- About this task: Reproduce the text of every row below line for line, keeping each character, accent and punctuation mark as it appears.

- Source data:
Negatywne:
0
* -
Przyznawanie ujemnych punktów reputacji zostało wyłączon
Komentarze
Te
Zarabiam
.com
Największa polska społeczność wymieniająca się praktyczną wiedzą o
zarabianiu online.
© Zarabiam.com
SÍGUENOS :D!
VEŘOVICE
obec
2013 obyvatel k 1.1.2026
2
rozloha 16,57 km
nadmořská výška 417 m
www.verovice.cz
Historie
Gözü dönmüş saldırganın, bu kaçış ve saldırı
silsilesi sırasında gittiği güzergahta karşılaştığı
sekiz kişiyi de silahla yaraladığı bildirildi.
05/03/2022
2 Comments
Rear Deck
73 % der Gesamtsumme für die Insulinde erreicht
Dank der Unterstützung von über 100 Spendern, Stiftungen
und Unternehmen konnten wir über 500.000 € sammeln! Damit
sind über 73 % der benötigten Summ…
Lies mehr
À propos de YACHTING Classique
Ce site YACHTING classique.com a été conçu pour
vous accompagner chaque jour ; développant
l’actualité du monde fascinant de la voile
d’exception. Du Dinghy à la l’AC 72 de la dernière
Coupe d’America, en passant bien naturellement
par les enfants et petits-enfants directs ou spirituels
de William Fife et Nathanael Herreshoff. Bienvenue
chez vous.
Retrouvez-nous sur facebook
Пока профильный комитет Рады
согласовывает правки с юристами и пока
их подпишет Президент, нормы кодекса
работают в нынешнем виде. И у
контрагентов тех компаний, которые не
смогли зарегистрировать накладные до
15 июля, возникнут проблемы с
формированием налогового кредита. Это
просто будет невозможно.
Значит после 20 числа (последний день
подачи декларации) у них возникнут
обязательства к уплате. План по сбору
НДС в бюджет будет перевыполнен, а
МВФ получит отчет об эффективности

- Response:
Negatywne:
0
* -
Przyznawanie ujemnych punktów reputacji zostało wyłączon
Komentarze
Te
Zarabiam
.com
Największa polska społeczność wymieniająca się praktyczną wiedzą o
zarabianiu online.
© Zarabiam.com
SÍGUENOS :D!
VEŘOVICE
obec
2013 obyvatel k 1.1.2026
2
rozloha 16,57 km
nadmořská výška 417 m
www.verovice.cz
Historie
Gözü dönmüş saldırganın, bu kaçış ve saldırı
silsilesi sırasında gittiği güzergahta karşılaştığı
sekiz kişiyi de silahla yaraladığı bildirildi.
05/03/2022
2 Comments
Rear Deck
73 % der Gesamtsumme für die Insulinde erreicht
Dank der Unterstützung von über 100 Spendern, Stiftungen
und Unternehmen konnten wir über 500.000 € sammeln! Damit
sind über 73 % der benötigten Summ…
Lies mehr
À propos de YACHTING Classique
Ce site YACHTING classique.com a été conçu pour
vous accompagner chaque jour ; développant
l’actualité du monde fascinant de la voile
d’exception. Du Dinghy à la l’AC 72 de la dernière
Coupe d’America, en passant bien naturellement
par les enfants et petits-enfants directs ou spirituels
de William Fife et Nathanael Herreshoff. Bienvenue
chez vous.
Retrouvez-nous sur facebook
Пока профильный комитет Рады
согласовывает правки с юристами и пока
их подпишет Президент, нормы кодекса
работают в нынешнем виде. И у
контрагентов тех компаний, которые не
смогли зарегистрировать накладные до
15 июля, возникнут проблемы с
формированием налогового кредита. Это
просто будет невозможно.
Значит после 20 числа (последний день
подачи декларации) у них возникнут
обязательства к уплате. План по сбору
НДС в бюджет будет перевыполнен, а
МВФ получит отчет об эффективности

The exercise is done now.